Parmi les motifs de refus de dons (Annexe A), dans 20 cas (30 %), la famille a affirmé que le défunt lui-même aurait refusé de son vivant sans avoir été inscrit sur le Registre national des refus. La volonté de maintenir l'intégrité du corps était évoquée dans 31 cas (46,3 %). Un motif d'ordre religieux a été mis en évidence dans 11 cas (16,4 %) avec comme religions exprimées : islam (6 patients), catholicisme (2 patients), orthodoxie (1 patient), animisme (1 patient) et bouddhisme (1 patient). Il existait une défiance contre le corps médical dans 9 cas (13,4 %) et de la révolte contre la société dans 4 cas (6 %). La peur du trafic d'organes n'était exprimée que dans 1 cas (1,5 %) de famille d'origine africaine et de religion musulmane, cependant l'obstacle d'ordre religieux était la raison principale du refus.


Dans 30 cas (44,8 %), le refus était lié à la brutalité ou à la soudaineté du décès. Dans 16 cas (23,9 %), l'âge jeune du donneur était un motif de refus, et parmi ces patients, la moyenne d'âge était de 37,4ans. Dans 12 cas (17,9 %), il existait un déni de la mort. Dans 8 cas (11,9 %), le refus était lié à une forte culpabilité ressentie par la famille par rapport au prélèvement.

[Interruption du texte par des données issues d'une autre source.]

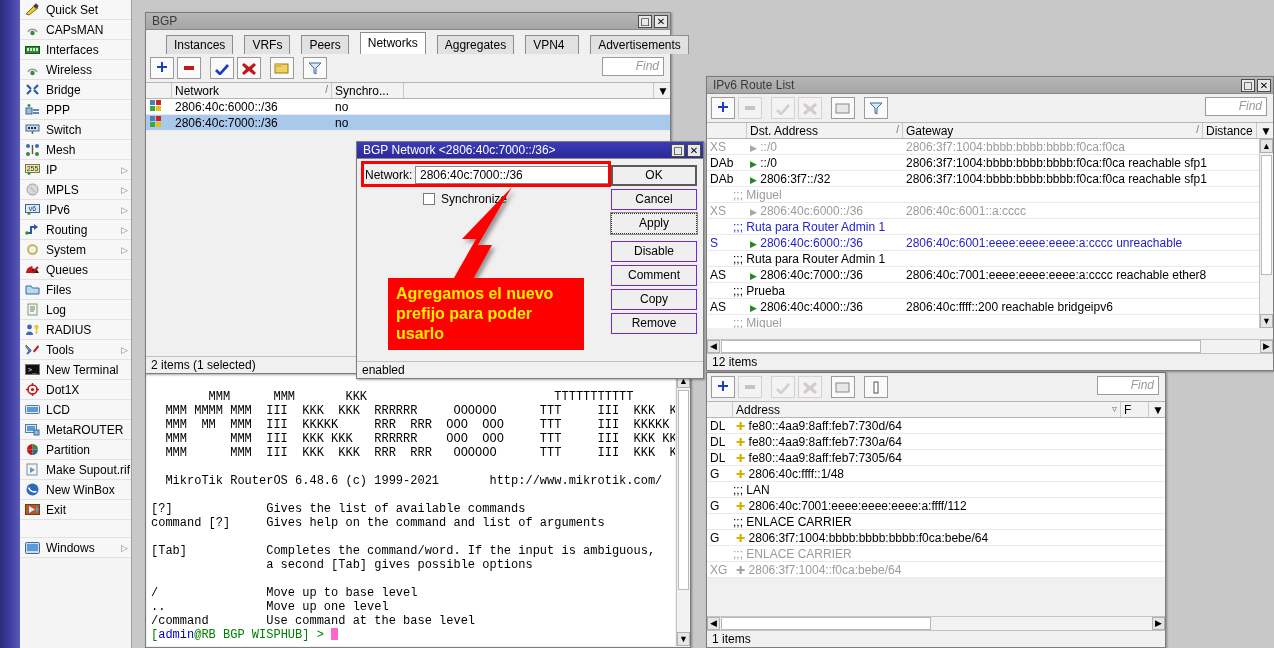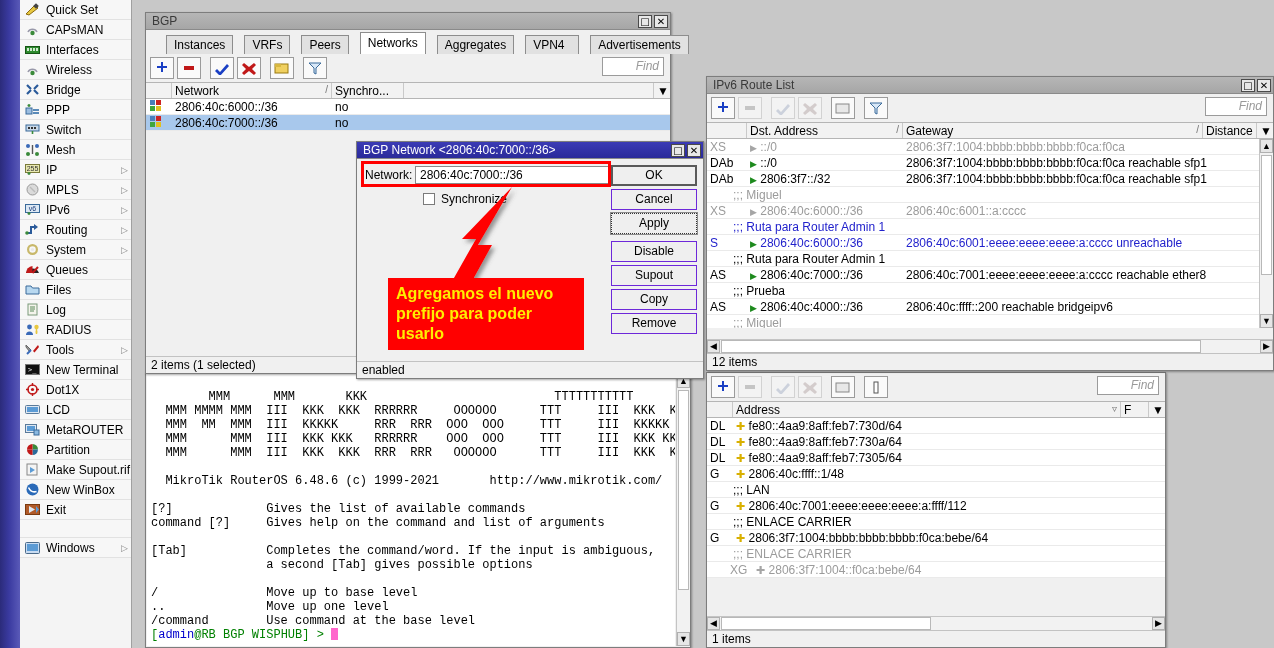--- a/index.html
+++ b/index.html
@@ -580,21 +580,21 @@
       <div class="cbrow">
         <span class="cbox"></span>
         <span>Synchronize</span>
       </div>
 
       <div class="dlg-btns">
         <div class="dbtn primary">OK</div>
         <div class="dbtn">Cancel</div>
         <div class="dbtn focus">Apply</div>
         <div class="dbtn gap">Disable</div>
-        <div class="dbtn">Supout</div>
+        <div class="dbtn">Comment</div>
         <div class="dbtn">Copy</div>
         <div class="dbtn">Remove</div>
       </div>
     </div>
 
     <div class="statusbar" style="position:absolute; left:0; right:0; bottom:0;">enabled</div>
   </div>
 
   <svg style="position:absolute; left:400px; top:185px; width:160px; height:110px; overflow:visible;">
     <defs>
@@ -683,21 +683,21 @@
           <span class="ctext">;;; ENLACE CARRIER</span>
         </div>
         <div class="row">
           <span class="cell" style="width:26px;">G</span>
           <span class="cell" style="flex:1 1 auto;"><span class="ico-addr">✚</span> <span>2806:3f7:1004:bbbb:bbbb:bbbb:f0ca:bebe/64</span></span>
         </div>
         <div class="comment-row dis">
           <span class="ctext">;;; ENLACE CARRIER</span>
         </div>
         <div class="row dis">
-          <span class="cell" style="width:26px;margin-left:20px;">XG</span>
+          <span class="cell" style="width:26px;">XG</span>
           <span class="cell" style="flex:1 1 auto;"><span class="ico-addr dis">✚</span> <span>2806:3f7:1004::f0ca:bebe/64</span></span>
         </div>
       </div>
 
     <div style="position:absolute; left:0; right:0; bottom:0;">
       <div class="hscroll">
         <div class="lbtn">◀</div>
         <div class="bar" style="width:210px;"></div>
         <div class="rbtn">▶</div>
       </div>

Concernant la sensibilisation au don d'organe de la famille avant le décès du proche, la question du don d'organe avait été évoquée antérieurement avec le défunt dans 18 cas (26,9 %), sans qu'une décision claire sur le devenir de son corps n'ait été prise de son vivant. Le nombre de patients inscrits sur le Registre national des refus était de 0 en 2010 et 7 en 2011 soit respectivement 0 et 5,4 % des morts encéphaliques de notre centre.


Discussion


Il existe une disproportion entre le nombre de patients inscrits sur liste en vue de transplantation et le nombre d'organes disponibles. Ainsi, en France, en 2011, 15 063 personnes étaient en liste d'attente d'une transplantation d'organe et 4945 malades étaient transplantés, mais environ 850 malades sont décédés faute de transplants disponibles.


Le don d'organes repose, depuis la loi Cavaillet de 1976 [4], sur le principe du consentement présumé : chacun d'entre nous est considéré comme un donneur potentiel après sa mort à moins de s'y être opposé de son vivant en s'étant inscrit dans le Registre national des refus. Ce registre doit être obligatoirement consulté par les médecins dès qu'un prélèvement est envisagé. Cette inscription a une valeur légale. En pratique, conformément aux lois de bioéthique de 1994 [5], lorsqu'un prélèvement d'organes est envisagé, à défaut de connaître la volonté du défunt, l'équipe médicale doit s'efforcer par tout moyen de rechercher auprès de ses proches une éventuelle opposition exprimée de son vivant. Il s'agit du rôle du médecin réanimateur, assisté de la coordination hospitalière de prélèvement d'organe.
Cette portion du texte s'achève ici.